EXERCISE DATA ▸
● ● ● ● ●

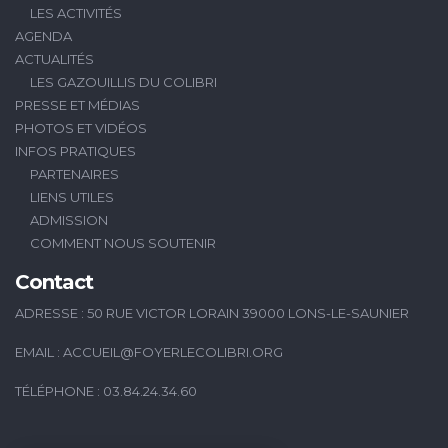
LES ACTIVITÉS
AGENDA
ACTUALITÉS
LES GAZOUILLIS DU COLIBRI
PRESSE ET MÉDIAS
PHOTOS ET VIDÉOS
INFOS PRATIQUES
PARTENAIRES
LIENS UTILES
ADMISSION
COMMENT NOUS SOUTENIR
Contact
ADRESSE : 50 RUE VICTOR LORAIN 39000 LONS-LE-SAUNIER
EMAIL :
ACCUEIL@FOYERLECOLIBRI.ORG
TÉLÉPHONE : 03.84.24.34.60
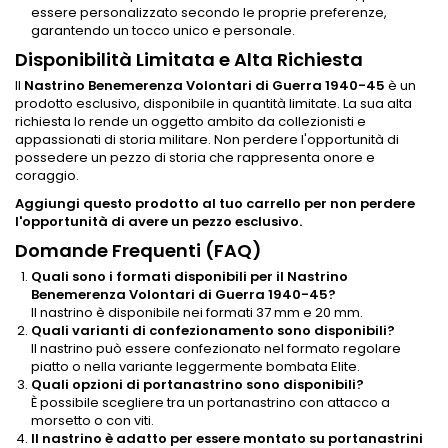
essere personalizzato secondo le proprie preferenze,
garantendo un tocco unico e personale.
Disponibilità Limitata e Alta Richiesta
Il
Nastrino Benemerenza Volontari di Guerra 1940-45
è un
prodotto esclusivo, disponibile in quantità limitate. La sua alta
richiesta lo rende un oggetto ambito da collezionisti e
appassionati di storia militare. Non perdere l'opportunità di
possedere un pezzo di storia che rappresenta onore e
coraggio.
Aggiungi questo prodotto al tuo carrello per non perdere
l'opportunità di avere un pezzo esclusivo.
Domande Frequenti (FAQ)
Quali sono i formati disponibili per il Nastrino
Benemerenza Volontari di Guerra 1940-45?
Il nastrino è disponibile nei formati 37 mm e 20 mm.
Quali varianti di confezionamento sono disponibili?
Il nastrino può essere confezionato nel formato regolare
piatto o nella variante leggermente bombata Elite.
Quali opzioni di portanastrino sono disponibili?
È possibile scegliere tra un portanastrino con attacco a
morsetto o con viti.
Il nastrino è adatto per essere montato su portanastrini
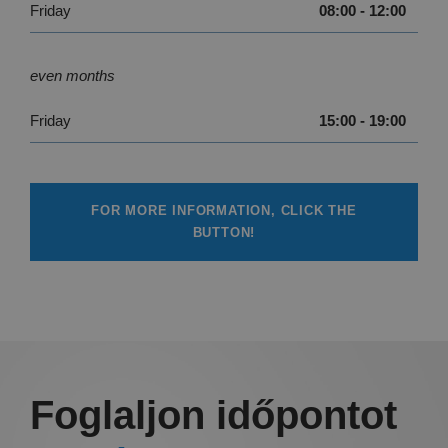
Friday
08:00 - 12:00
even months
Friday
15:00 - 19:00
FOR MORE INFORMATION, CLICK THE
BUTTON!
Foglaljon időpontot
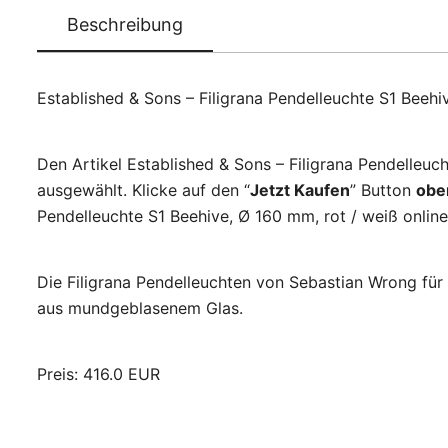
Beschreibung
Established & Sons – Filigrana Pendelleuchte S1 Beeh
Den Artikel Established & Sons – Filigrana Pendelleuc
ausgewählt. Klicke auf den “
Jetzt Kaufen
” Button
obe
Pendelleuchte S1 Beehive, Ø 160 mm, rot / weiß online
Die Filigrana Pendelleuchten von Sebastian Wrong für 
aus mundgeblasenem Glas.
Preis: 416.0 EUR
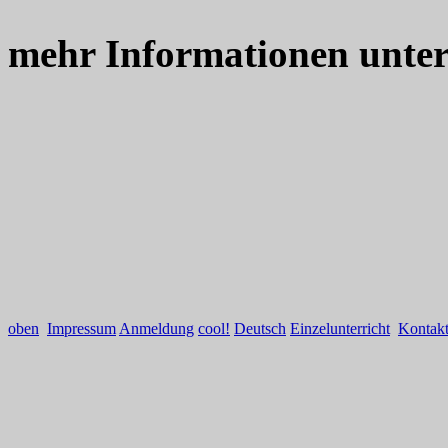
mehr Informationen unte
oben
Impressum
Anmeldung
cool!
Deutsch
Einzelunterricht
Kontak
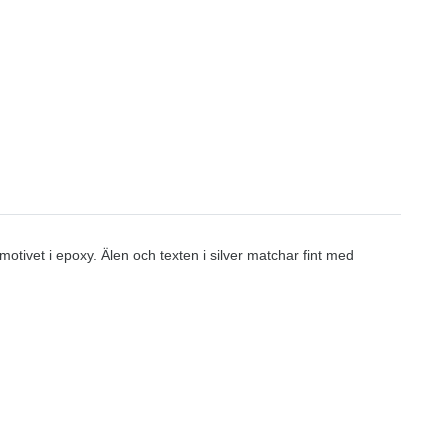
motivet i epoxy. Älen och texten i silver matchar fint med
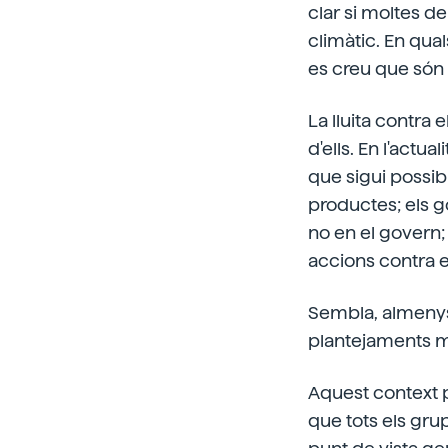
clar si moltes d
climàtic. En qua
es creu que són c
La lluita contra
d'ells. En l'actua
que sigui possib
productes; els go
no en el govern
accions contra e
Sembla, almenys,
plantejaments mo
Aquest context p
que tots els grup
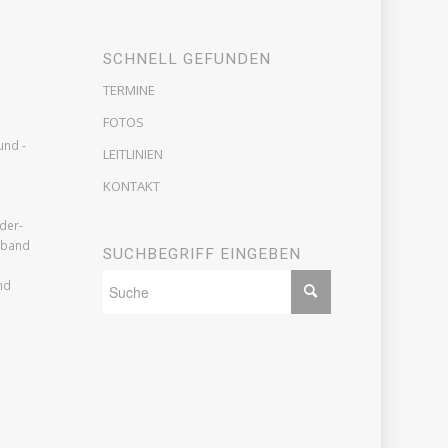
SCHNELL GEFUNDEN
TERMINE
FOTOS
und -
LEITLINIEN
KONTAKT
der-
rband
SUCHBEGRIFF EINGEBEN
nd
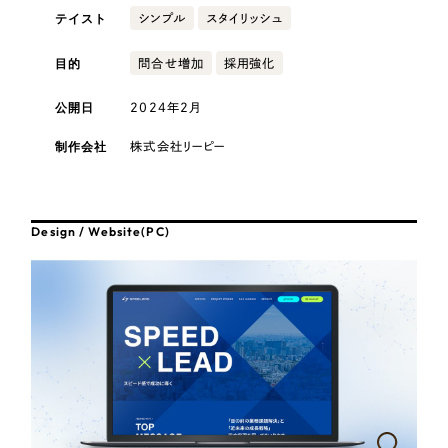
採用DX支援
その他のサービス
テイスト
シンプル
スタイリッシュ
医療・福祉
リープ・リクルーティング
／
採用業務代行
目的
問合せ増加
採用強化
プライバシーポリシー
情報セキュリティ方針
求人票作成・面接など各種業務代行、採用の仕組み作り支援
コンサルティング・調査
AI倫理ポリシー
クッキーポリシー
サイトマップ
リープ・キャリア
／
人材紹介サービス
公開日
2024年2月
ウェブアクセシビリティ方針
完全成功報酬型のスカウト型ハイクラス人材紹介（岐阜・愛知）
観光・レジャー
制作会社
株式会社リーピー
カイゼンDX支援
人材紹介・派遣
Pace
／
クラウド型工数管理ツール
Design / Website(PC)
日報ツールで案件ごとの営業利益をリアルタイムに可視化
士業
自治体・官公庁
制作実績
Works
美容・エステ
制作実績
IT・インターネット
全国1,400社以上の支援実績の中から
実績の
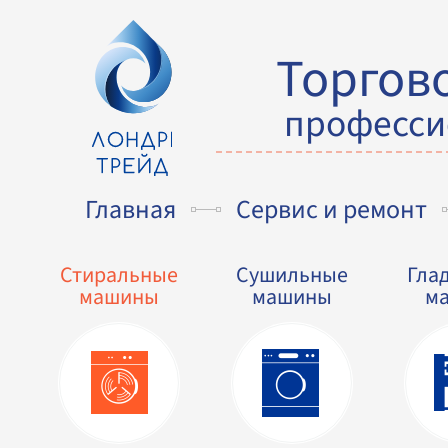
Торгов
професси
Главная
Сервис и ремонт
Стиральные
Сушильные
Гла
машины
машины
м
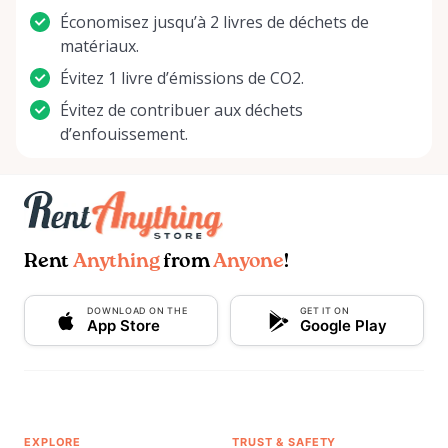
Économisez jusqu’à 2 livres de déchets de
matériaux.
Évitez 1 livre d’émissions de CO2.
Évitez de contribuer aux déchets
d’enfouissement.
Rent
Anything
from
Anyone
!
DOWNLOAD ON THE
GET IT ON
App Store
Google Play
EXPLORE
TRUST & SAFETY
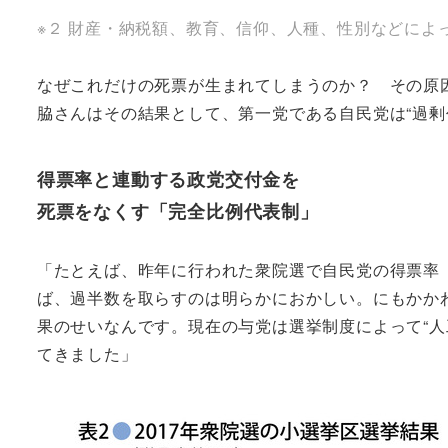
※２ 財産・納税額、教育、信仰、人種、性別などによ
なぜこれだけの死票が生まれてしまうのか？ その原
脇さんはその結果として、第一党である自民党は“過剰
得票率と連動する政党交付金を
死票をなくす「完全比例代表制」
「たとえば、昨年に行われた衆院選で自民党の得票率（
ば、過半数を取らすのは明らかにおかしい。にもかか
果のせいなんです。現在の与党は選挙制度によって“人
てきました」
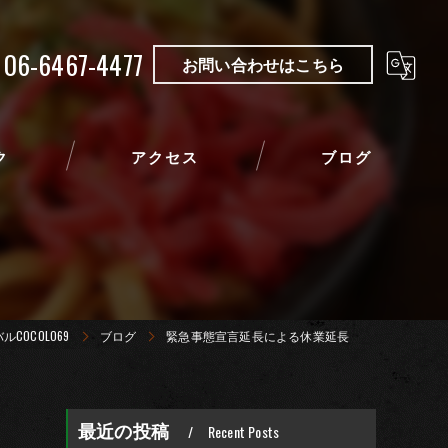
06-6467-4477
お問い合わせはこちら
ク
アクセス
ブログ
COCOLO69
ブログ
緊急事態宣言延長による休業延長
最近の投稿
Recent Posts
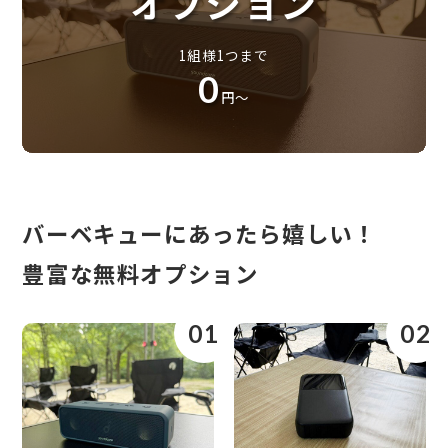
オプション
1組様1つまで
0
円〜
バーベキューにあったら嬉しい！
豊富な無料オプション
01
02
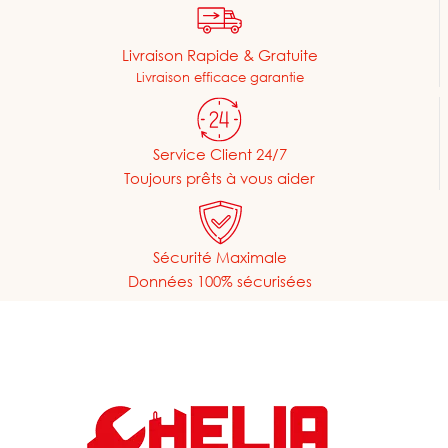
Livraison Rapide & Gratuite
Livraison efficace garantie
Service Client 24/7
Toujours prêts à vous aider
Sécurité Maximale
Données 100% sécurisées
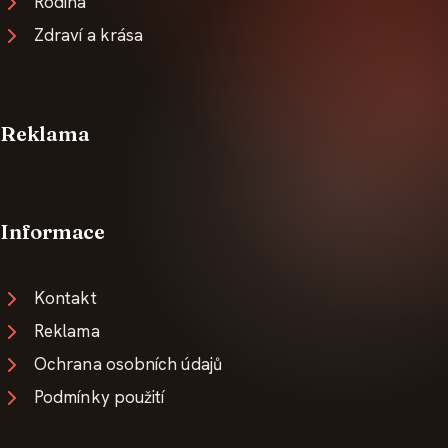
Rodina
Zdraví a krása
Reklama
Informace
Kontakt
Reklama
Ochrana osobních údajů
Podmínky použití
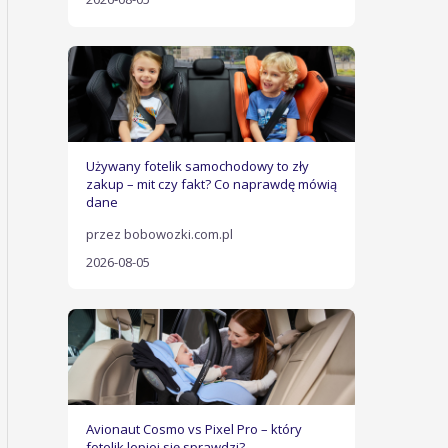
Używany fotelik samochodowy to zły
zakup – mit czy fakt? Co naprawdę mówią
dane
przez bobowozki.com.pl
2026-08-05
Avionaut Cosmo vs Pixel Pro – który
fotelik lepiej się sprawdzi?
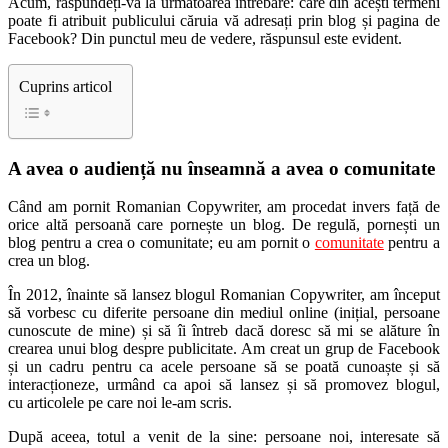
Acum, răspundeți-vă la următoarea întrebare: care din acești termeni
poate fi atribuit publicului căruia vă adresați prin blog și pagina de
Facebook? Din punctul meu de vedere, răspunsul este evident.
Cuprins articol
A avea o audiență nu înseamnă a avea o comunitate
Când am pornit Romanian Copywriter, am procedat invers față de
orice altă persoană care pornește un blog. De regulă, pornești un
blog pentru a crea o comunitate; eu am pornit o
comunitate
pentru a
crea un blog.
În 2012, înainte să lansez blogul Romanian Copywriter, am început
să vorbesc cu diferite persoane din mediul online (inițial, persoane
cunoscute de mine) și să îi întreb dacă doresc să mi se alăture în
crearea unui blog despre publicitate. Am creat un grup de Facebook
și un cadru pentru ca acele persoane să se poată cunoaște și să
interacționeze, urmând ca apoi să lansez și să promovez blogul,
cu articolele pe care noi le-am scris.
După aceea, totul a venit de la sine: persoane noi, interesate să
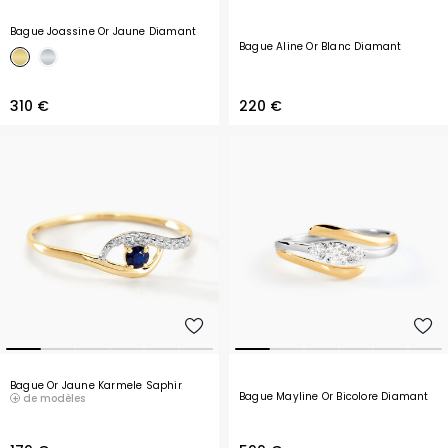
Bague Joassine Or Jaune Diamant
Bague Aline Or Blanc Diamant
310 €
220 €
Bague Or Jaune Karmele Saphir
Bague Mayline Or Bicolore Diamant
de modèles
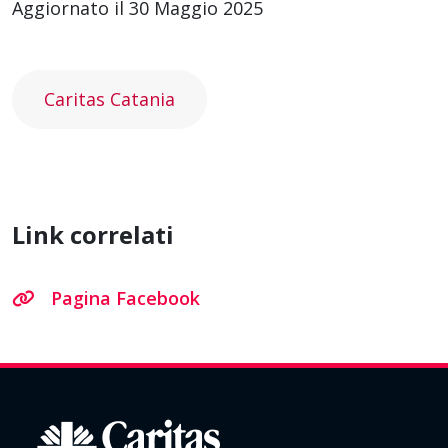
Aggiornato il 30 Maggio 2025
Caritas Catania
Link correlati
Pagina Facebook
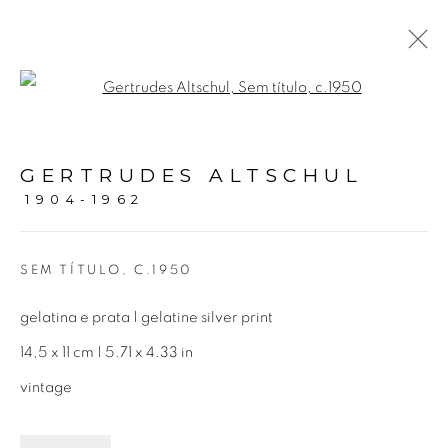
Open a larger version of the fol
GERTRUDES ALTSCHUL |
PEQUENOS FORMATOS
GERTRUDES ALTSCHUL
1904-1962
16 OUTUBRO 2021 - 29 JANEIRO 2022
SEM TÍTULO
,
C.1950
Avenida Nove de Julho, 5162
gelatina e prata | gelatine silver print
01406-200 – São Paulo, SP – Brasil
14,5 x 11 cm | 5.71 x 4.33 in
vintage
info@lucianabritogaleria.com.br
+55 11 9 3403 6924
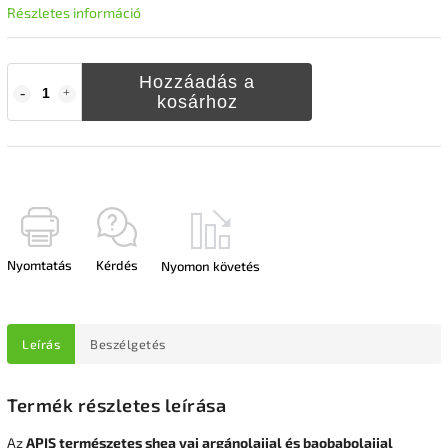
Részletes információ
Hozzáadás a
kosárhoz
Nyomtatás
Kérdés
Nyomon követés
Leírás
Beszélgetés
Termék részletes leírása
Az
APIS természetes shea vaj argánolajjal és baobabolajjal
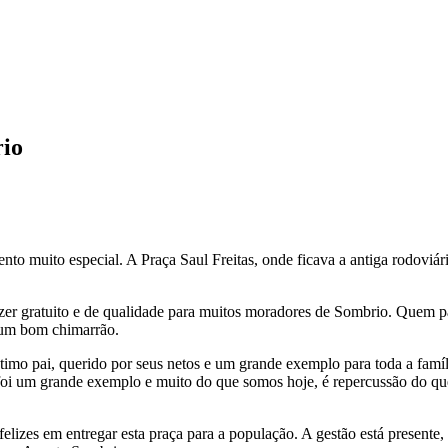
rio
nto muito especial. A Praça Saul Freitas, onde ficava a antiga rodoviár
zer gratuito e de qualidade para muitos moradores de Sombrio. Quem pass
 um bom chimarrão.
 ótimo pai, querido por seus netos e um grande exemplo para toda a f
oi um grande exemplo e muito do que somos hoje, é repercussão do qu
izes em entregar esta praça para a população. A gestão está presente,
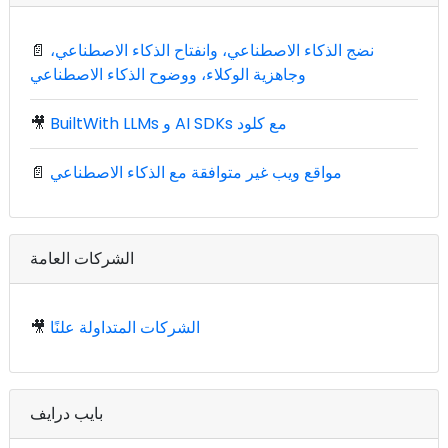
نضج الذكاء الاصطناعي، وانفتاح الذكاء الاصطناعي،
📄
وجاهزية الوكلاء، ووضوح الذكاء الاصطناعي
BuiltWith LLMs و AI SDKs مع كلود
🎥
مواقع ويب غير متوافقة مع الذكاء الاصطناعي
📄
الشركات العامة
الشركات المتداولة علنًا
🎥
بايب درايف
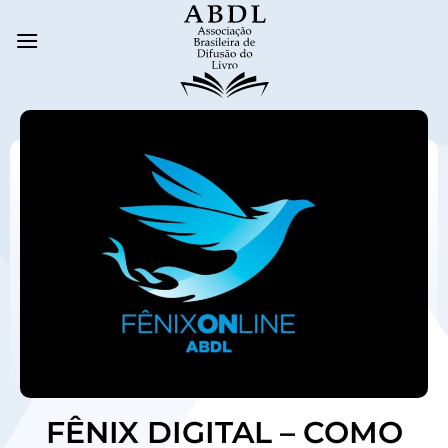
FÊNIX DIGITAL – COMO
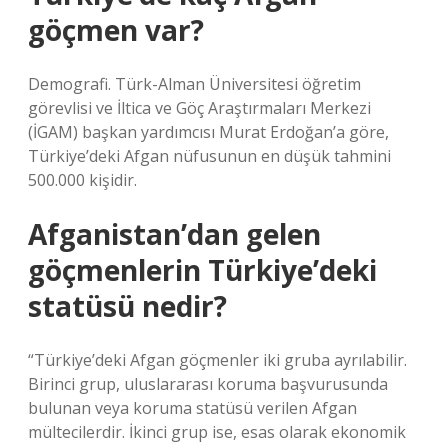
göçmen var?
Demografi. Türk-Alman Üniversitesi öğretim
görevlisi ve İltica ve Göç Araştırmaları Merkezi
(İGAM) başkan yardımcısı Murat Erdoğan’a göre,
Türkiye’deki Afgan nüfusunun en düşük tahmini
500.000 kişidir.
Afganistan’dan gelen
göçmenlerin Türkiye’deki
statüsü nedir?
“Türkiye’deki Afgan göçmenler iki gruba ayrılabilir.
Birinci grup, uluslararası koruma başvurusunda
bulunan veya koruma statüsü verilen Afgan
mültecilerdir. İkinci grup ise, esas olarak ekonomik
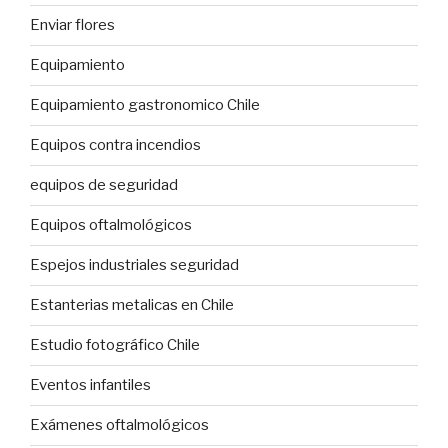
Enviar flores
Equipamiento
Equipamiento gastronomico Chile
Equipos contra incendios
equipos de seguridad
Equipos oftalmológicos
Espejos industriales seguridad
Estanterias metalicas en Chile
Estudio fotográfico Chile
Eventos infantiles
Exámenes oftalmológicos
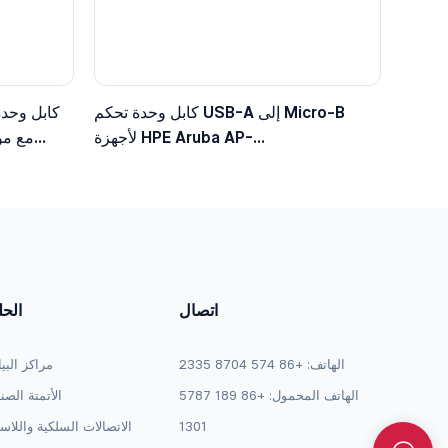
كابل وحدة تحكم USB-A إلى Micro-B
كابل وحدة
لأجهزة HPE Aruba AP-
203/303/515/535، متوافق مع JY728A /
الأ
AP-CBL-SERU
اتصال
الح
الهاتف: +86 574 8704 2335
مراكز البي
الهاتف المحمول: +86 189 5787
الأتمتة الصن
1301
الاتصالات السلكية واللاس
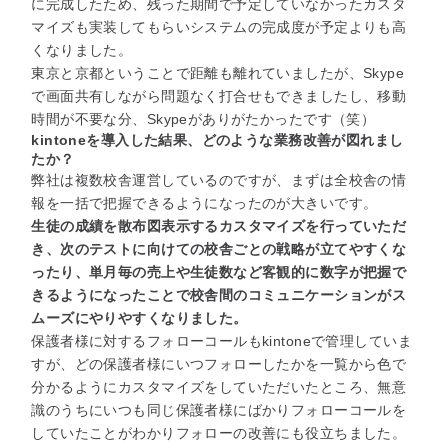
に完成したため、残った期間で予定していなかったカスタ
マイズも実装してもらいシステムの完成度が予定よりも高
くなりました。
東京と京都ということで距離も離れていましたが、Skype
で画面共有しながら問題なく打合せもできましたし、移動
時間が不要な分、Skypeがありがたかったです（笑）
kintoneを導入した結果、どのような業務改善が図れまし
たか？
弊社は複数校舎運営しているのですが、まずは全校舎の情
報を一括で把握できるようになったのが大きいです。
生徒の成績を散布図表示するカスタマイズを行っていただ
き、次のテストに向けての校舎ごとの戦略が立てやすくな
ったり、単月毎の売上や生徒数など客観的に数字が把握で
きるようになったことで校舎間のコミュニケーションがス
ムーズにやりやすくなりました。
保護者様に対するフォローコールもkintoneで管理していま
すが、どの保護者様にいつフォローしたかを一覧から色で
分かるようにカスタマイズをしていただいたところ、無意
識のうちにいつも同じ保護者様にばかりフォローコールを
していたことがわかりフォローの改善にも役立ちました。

● ● ● ● ●

WHAT TO WORK ON ▸ Where the word "الاصطناعي" appears in a line of the entries, copy that line.

REPLY ▸
نضج الذكاء الاصطناعي، وانفتاح الذكاء الاصطناعي،
وجاهزية الوكلاء، ووضوح الذكاء الاصطناعي
مواقع ويب غير متوافقة مع الذكاء الاصطناعي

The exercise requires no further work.